To further investigate the downstream molecules regulated by FGFR1, the MG63 cells were transfected with the Flag-FGFR1 expression plasmid. Transfection efficiency was visualized using a fluorescence microscope (Fig. 3A). Subsequently, total RNA was extracted and RT-qPCR analysis was performed to examine the expression of cell cycle molecules, including CDK1 and CDK2. Notably, the mRNA expression of CDK1 increased significantly in response to FGFR1 overexpression, whereas no significant change was observed in the mRNA level of CDK2 (Fig. 3B). Consistently, western blotting also confirmed that the protein level of CDK1 was upregulated following MG63 cell transfection with the pcDNA3-Flag-FGFR1 plasmid (Fig. 3C). These data suggested that FGFR1 targeted CDK1 to regulate the cell cycle in osteosarcoma.

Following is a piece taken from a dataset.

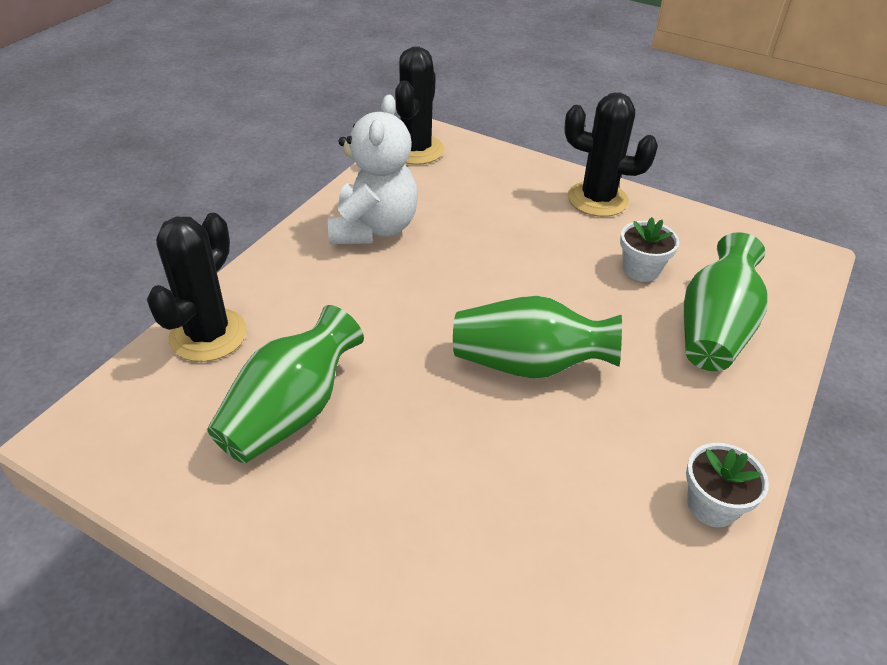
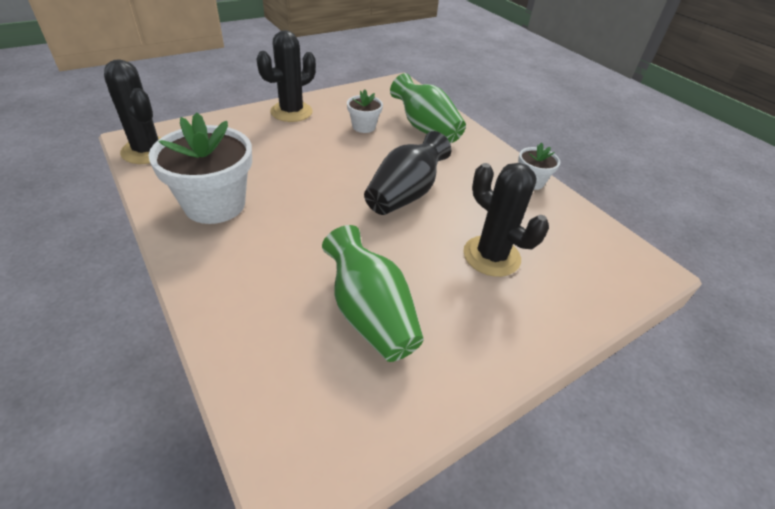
camera: 65 degrees left, 0 degrees up
black cactus [147,213,247,362] -> black cactus moved to [463,163,549,277]
white teddy bear [328,95,418,244] -> white flower pot [149,112,252,224]
green vase [453,296,622,379] -> black vase [364,131,452,215]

To investigate the role of FGFR1 in osteosarcoma development, the MG63 cells were transfected with the pcDNA3-Flag-FGFR1 plasmid and a cell viability assay was performed. The absorbance at 450 nm, which represents cell numbers was continuously determined for 5 days. The results demonstrated that the number of cells in the FGFR1-overexpressed group were higher than in the control group from day 2. Subsequently, the cell numbers increased markedly, with the FGFR1-overexpressed MG63 cells increasing ~7-fold by day 4. Notably, the number of FGFR1-overexpressed MG63 cells increased by almost 1.7-fold, compared with the control group on day 4 (Fig. 4). These data lead to the conclusion that FGFR1 overexpression promoted MG63 cell growth.